Elon Musk, der Mann hinter der Elektroauto-Schmiede Tesla, stellte am 31. März 2016 sein erstes Fahrzeug für den Massenmarkt vor. Das schlicht „Model 3“ getaufte Gefährt besticht auf dem Papier und auf der Bühne des Tesla Design Studios im kalifornischen Hawthorne durch ein elegantes Design, moderne Technik und einen sensationellen Preis von 35.000 US-Dollar. Der bisher günstigste Tesla, das „Model S“, liegt bei rund 90.000 US-Dollar.

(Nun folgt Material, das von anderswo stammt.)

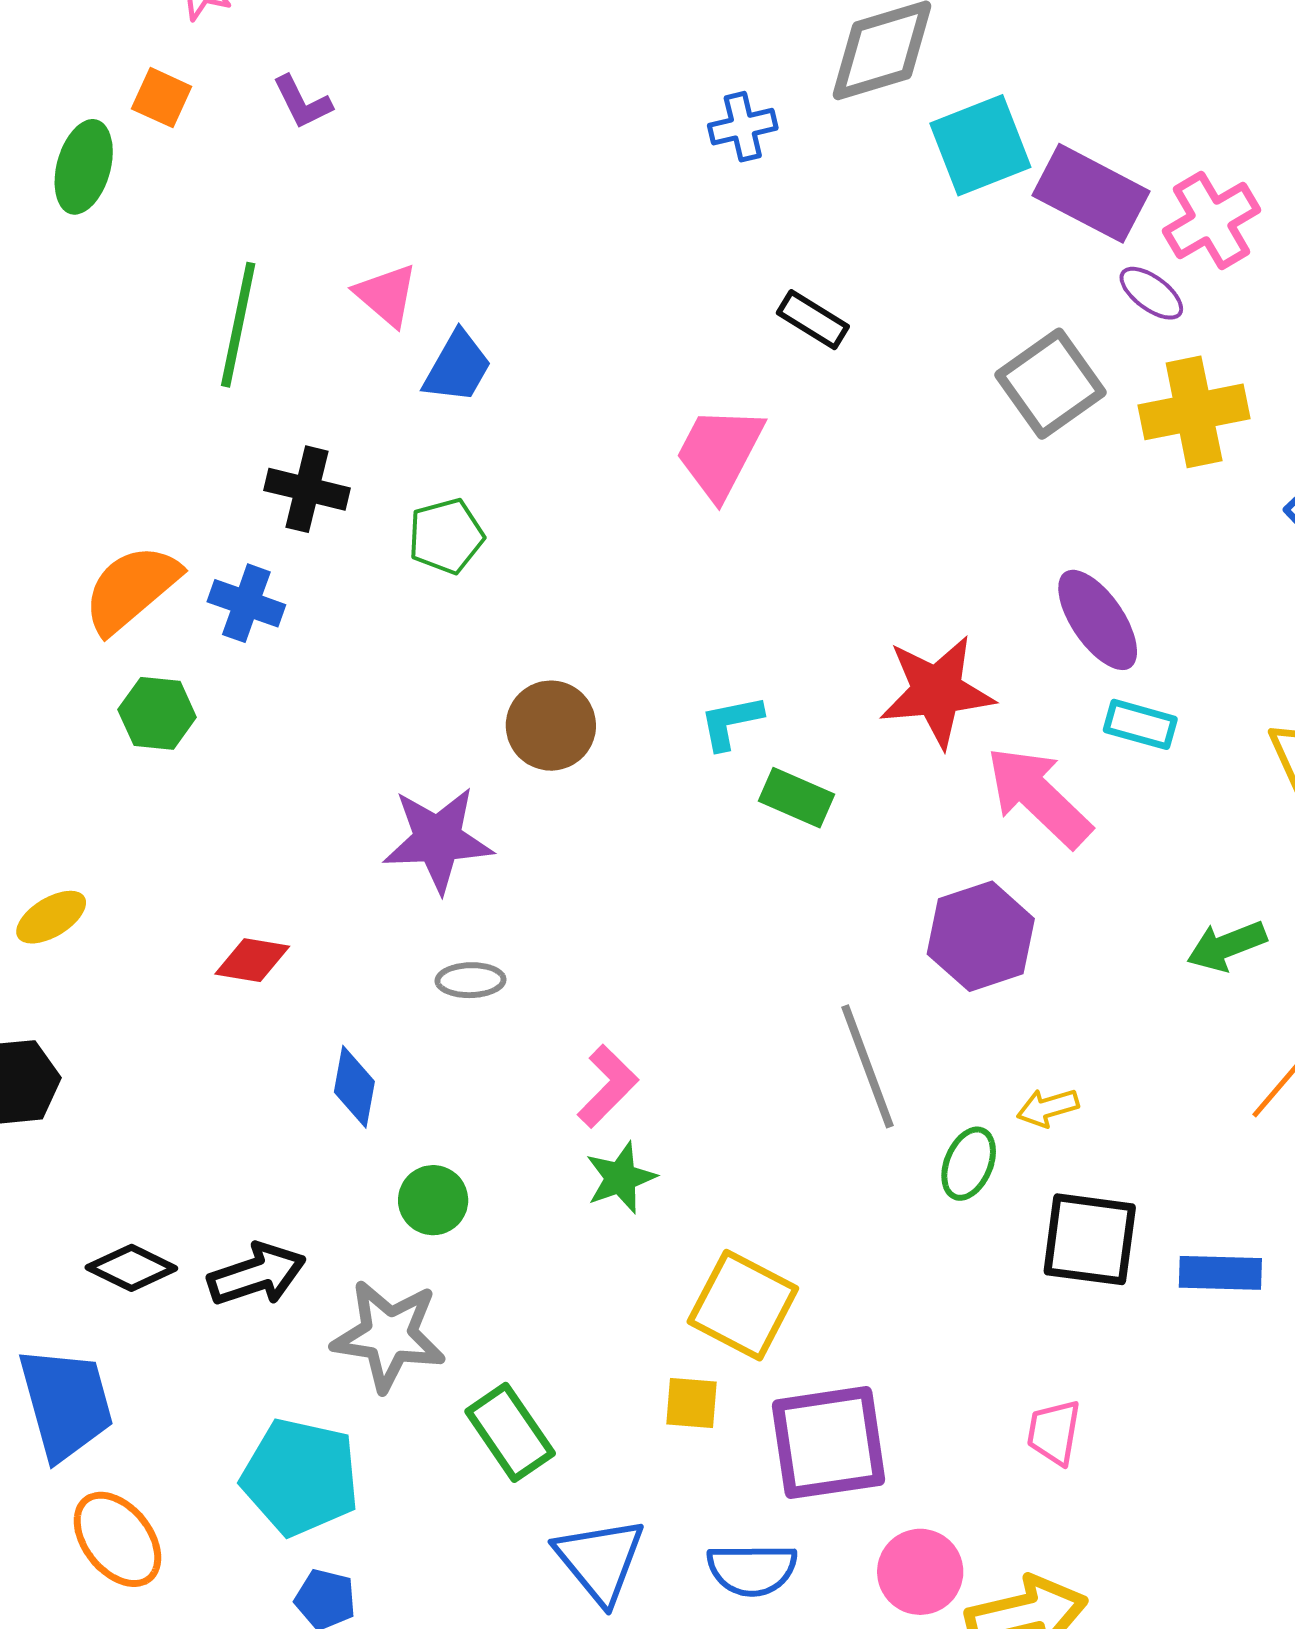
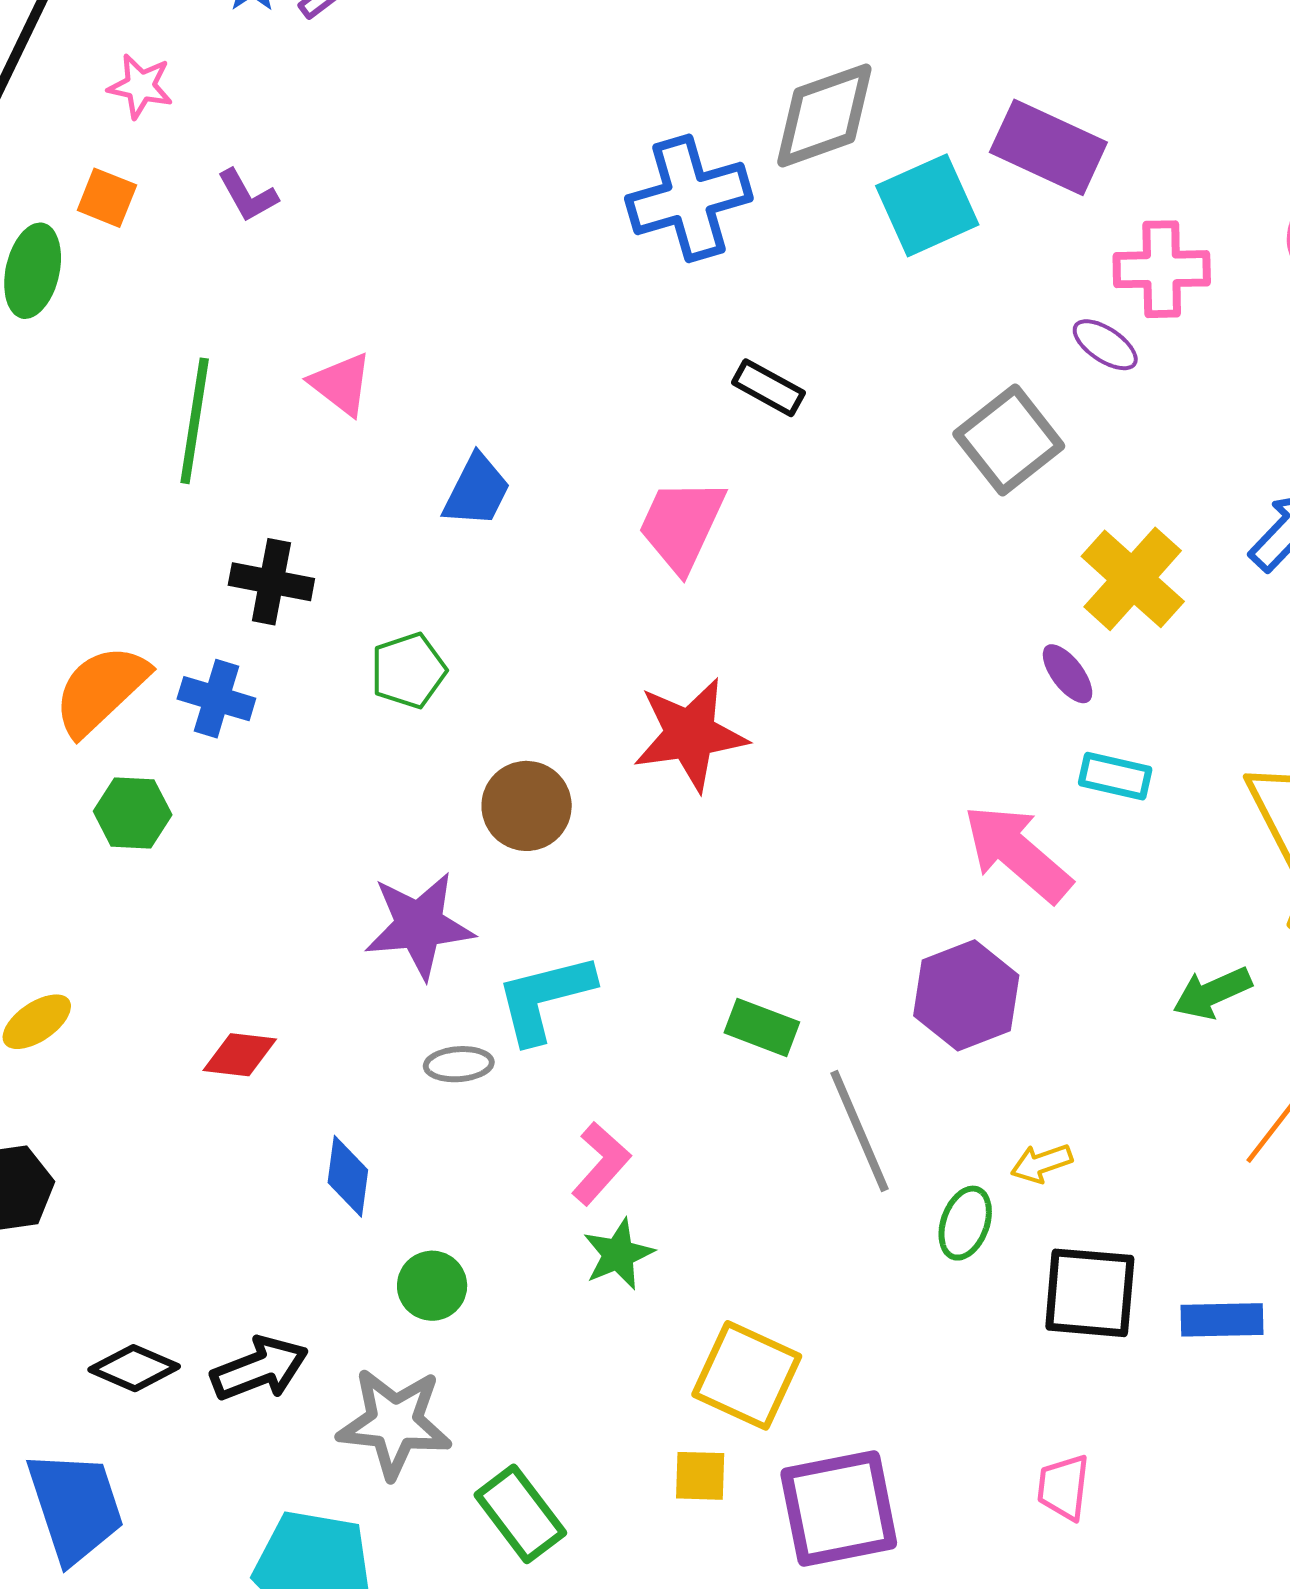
blue cross: (743, 127) -> (689, 198), size x1.8
purple rectangle: (1091, 193) -> (1048, 147), moved
pink cross: (1211, 220) -> (1162, 269), turned 32
blue trapezoid: (457, 367) -> (477, 491), moved
yellow cross: (1194, 412) -> (1133, 579), moved, turned -34
green pentagon: (446, 536) -> (408, 671), moved
purple ellipse: (1098, 620) -> (1068, 674), size x0.6
red star: (937, 691) -> (690, 734), moved
cyan L-shape: (731, 722) -> (545, 998), moved, size x1.6
green rectangle: (797, 798) -> (762, 1027), moved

Doch auch ein anderer Aspekt von Musks Vision lässt aufhorchen. Denn nebenbei stellte der Firmengründer auch seinen „Gigafactory“ getauften Produktionsstandort für Batterien vor. In dem sollen in Zukunft mehr Lithium-Ionen-Batterien gefertigt werden als in allen anderen weltweit existierenden Lithium-Ionen-Fabriken zusammen.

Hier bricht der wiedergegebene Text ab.